The Ashokan reservoir in the Catskill Mountains supplies approximately 40% of New York City’s daily drinking water. This presentation will examine the meteorological conditions associated with basin-scale extreme precipitation and streamflow events in the reservoir and identify the tropical cyclones (TCs) and extratropical cyclones (ETCs) associated with each event. Using station observations from 1950 – 2012, extreme events are defined as the top 100 events for 1-day precipitation, multi-day precipitation, and 1-day streamflow. We find that ETCs account for approximately 70 – 80% of the extreme precipitation and streamflow events. TCs account for the majority of the remaining extreme events, and 70% of the TCs associated with extreme precipitation events go through extratropical transition. The seasonality of the hydrometeorological events are shown to be distinct, with extreme precipitation events occurring largely in the warm season and extreme streamflow events occurring mainly in the cool season. The dates associated with each hydrometeorological metric are also compared with one another. Approximately 43% of the extreme events concurrently result in an extreme event among all three hydrometeorological metrics.

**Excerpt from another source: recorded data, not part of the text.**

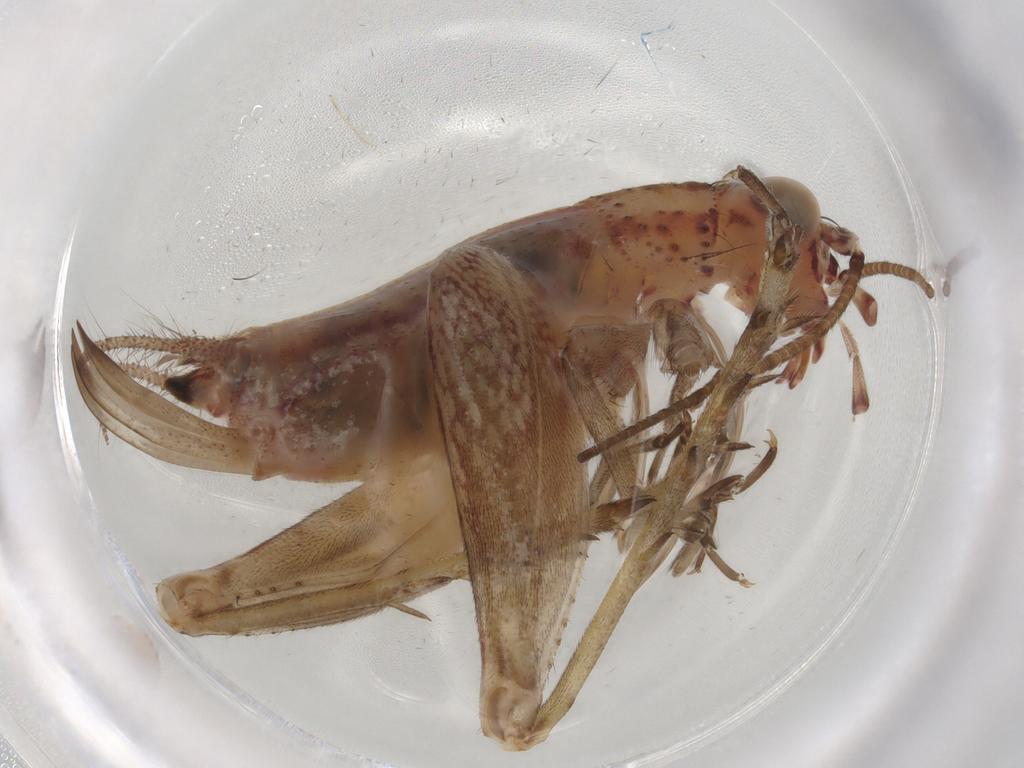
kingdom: Animalia
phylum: Arthropoda
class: Insecta
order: Orthoptera
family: Trigonidiidae
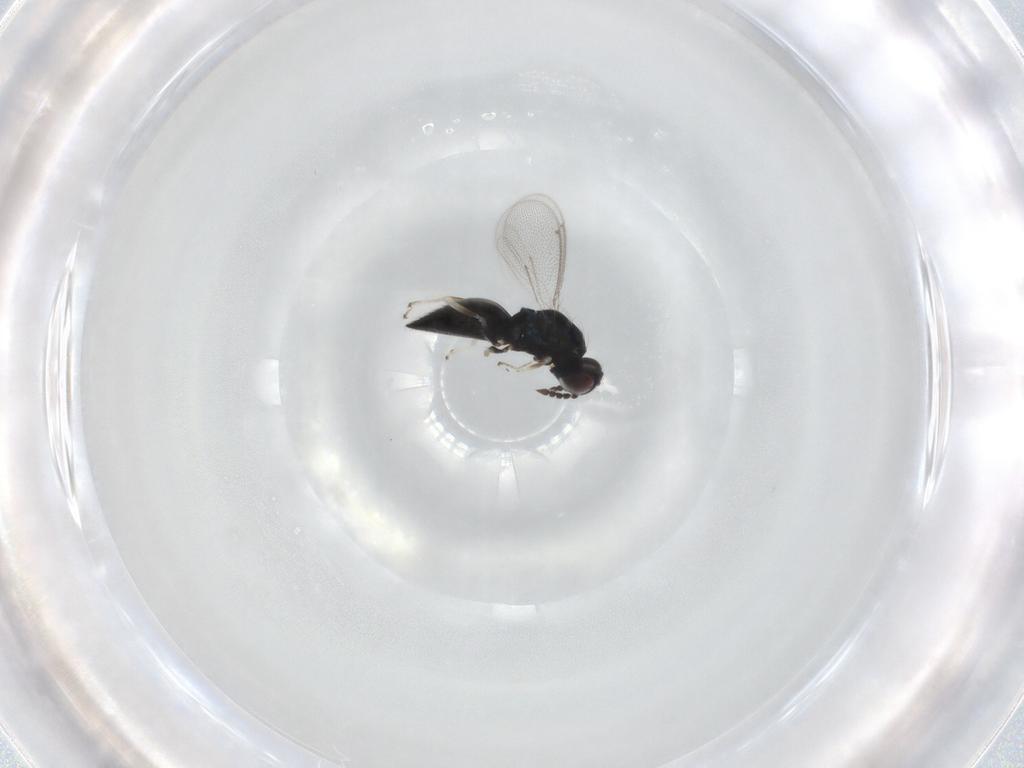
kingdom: Animalia
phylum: Arthropoda
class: Insecta
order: Hymenoptera
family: Eulophidae
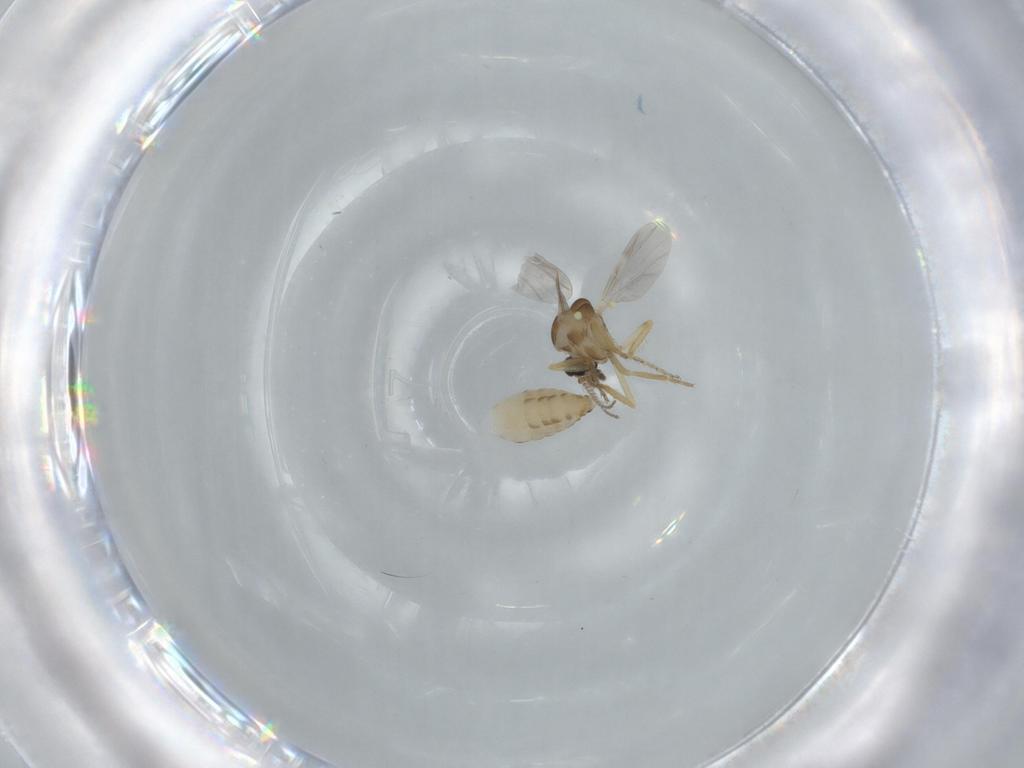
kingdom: Animalia
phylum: Arthropoda
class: Insecta
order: Diptera
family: Ceratopogonidae
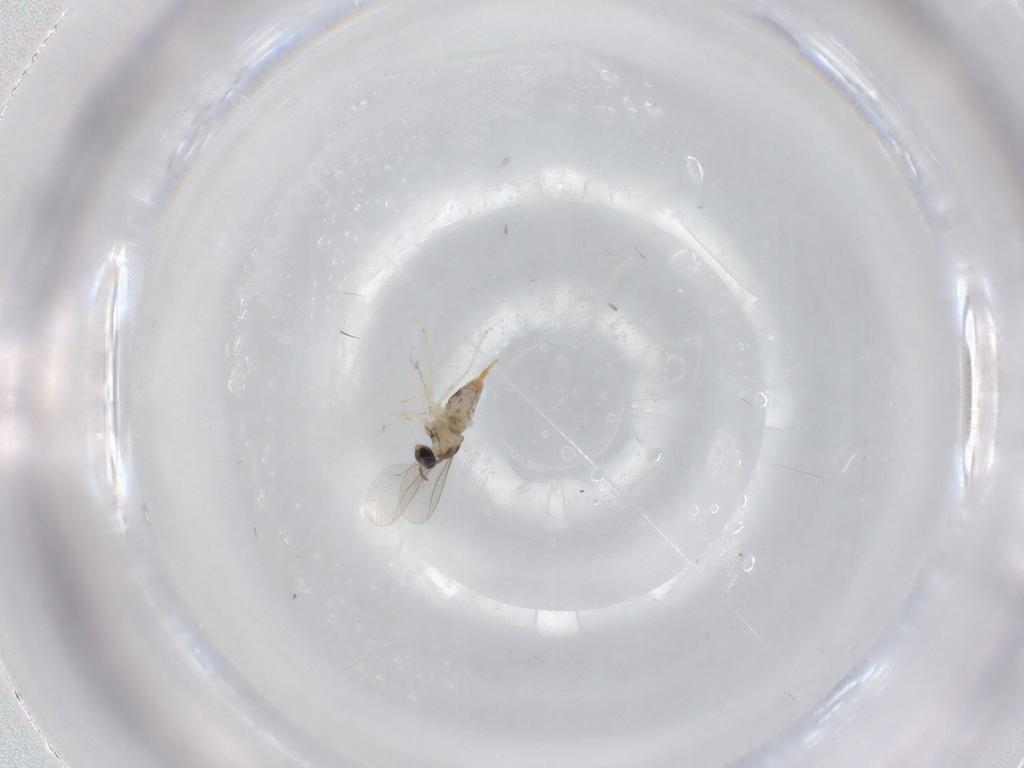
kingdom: Animalia
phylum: Arthropoda
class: Insecta
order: Diptera
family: Cecidomyiidae
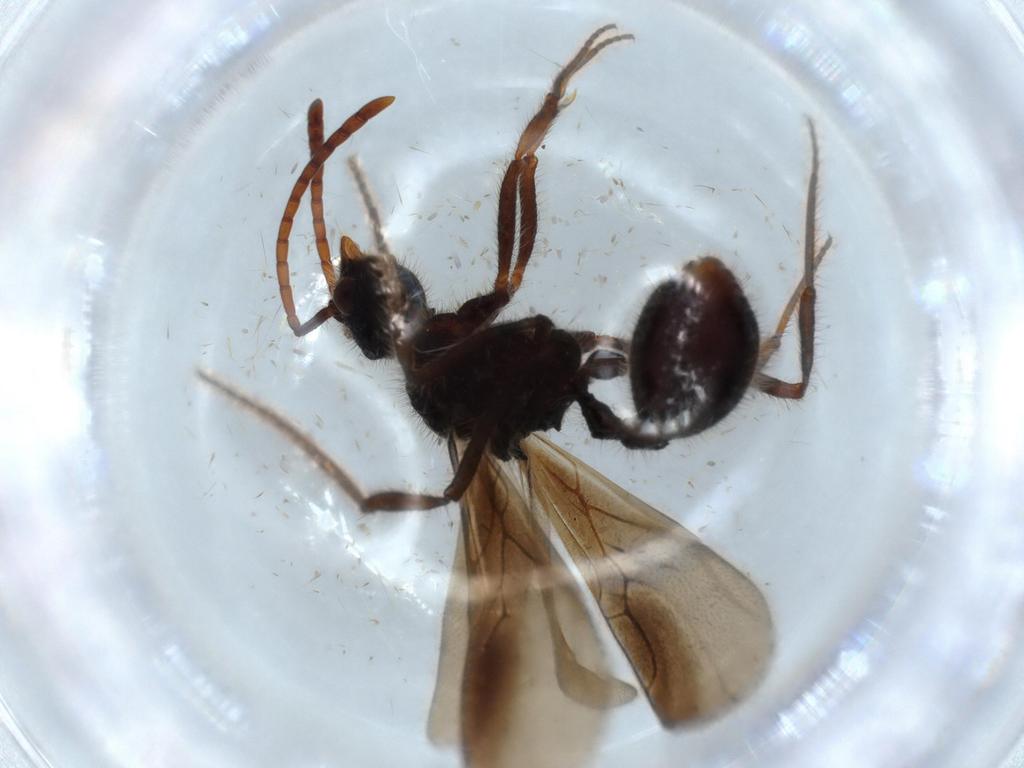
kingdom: Animalia
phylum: Arthropoda
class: Insecta
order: Hymenoptera
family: Formicidae
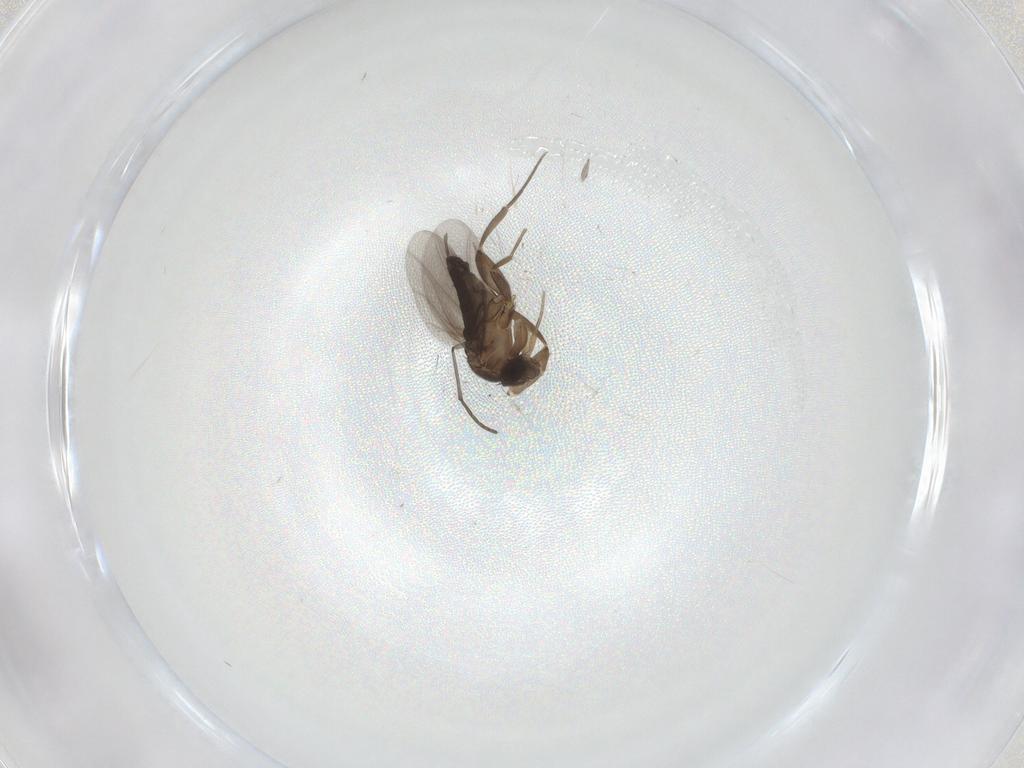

Analysis of the paths of storms associated with extreme events does not reveal a most-likely pathway for the ETCs or TCs. Using all tracks that pass within a fixed distance of the reservoir, we find the probability of an ETC passing within 1000 km of the region causing an extreme event is 1.4%. For TCs passing within 500 km, the probability is 26%. For 1-day extreme precipitation events, cyclone tracks associated with ETCs reveal distinct seasonal pathways and circulation patterns. ETCs that occur in winter and fall have more meridional tracks whereas ETCs that occur in spring and summer exhibit more zonal tracks. Composites of all ETCs reveal statistically significant anomalies of moisture and temperature downstream of a negatively-tilted upper-level trough present over the region on the days of the extreme precipitation events. Similarly, for TCs, composites reveal statistically significant anomalies of moisture and temperature over the Northeast. TCs that occur in summer exhibit a weak upper-level trough whereas TCs that occur in fall have a more zonal upper-level flow pattern as well as higher moisture anomalies than those in summer.